STUDY QUESTIONS:
**a.** According to the page excerpt on cucurbits, at what time of day should cucumbers be harvested, and why?
**b.** Summarize the page excerpt on cucurbits in two sentences.
**c.** Reproduce the section of the page excerpt on cucurbits that opens with the words "In addition to" and closes with "minimize any bitterness.".

PAGE EXCERPT:
_ _ _ _ _ _ _
Maintaining Moisture & Soil Nutrition
This really is the underlying key to success with Cucurbits. When they have adequate nutrients & water, they will out compete the weeds, thrive in the face of pests & disease & produce masses of fruit!
In addition to prepping your garden soil before transplanting (as talked about above), side-dressing with powdered kelp, alfalfa meal & pelletized chicken manure a couple of times over the Summer to keep your beds going strong. Deep, even watering, will give your garden the moisture it needs to thrive. This is best done in the evening to avoid sunburnt leaves.
The ideal time for harvesting differs for each of these crops. Here is a quick breakdown:
Cucumber: Mid-Summer onward. Harvest cukes when they are firm, bright in colour & a good size. As cucumbers get bigger, their skin becomes thick & the seeds start to get bigger than you'd want for snacking. Also, harvest first thing in the morning to minimize any bitterness.
Zucchini: Mid-Summer & onward. Smooth-skinned zucchini varieties are at their best around 6-8 inches, while ribbed varieties are still delicious at around 10-12 inches. Like cucumber, the bigger they get, the thicker their skin becomes. Zucchinis are so productive that finding some overgrown monsters is inevitable. You can use these for main course stuffed zucchini dishes or they work shredded in zucchini loaf & cake.
_ _ _ _ _ _ _
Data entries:
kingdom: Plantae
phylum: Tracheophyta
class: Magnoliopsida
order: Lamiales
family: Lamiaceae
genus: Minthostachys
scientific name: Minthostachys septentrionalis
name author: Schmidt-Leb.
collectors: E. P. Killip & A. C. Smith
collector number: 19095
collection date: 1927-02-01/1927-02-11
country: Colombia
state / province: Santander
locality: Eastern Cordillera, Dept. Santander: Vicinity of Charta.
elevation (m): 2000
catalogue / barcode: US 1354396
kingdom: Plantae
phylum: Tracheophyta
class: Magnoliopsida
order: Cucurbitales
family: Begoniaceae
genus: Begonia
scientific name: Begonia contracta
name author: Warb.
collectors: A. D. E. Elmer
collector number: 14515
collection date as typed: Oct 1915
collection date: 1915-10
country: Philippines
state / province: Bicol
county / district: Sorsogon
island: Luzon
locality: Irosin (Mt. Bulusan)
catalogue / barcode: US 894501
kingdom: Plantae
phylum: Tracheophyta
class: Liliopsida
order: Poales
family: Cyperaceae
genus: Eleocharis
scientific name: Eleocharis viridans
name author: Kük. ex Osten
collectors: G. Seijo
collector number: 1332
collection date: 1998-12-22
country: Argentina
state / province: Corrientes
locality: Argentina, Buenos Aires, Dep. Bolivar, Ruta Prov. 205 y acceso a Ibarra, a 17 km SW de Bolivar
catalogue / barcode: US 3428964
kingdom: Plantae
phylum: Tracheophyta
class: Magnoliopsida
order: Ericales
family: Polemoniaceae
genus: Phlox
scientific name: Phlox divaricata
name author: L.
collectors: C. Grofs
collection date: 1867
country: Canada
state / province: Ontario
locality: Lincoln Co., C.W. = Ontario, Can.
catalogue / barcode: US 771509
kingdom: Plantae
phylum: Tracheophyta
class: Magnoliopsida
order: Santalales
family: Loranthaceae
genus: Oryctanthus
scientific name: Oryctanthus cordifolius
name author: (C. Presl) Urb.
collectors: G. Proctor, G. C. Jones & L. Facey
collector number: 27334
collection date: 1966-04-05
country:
_ _ _ _ _ _ _
REPLIES:
**a.** First thing in the morning, to minimize any bitterness.

**b.** Cucurbits with adequate nutrients and water outcompete weeds, thrive despite pests and disease, and produce masses of fruit, so beds should be side-dressed with powdered kelp, alfalfa meal and pelletized chicken manure a couple of times over the summer and watered deeply and evenly in the evening. Harvest timing differs by crop: cucumbers are picked from mid-summer when firm, bright and a good size, while zucchini are best at about 6-8 inches for smooth-skinned varieties and 10-12 inches for ribbed ones.

**c.**
In addition to prepping your garden soil before transplanting (as talked about above), side-dressing with powdered kelp, alfalfa meal & pelletized chicken manure a couple of times over the Summer to keep your beds going strong. Deep, even watering, will give your garden the moisture it needs to thrive. This is best done in the evening to avoid sunburnt leaves.
The ideal time for harvesting differs for each of these crops. Here is a quick breakdown:
Cucumber: Mid-Summer onward. Harvest cukes when they are firm, bright in colour & a good size. As cucumbers get bigger, their skin becomes thick & the seeds start to get bigger than you'd want for snacking. Also, harvest first thing in the morning to minimize any bitterness.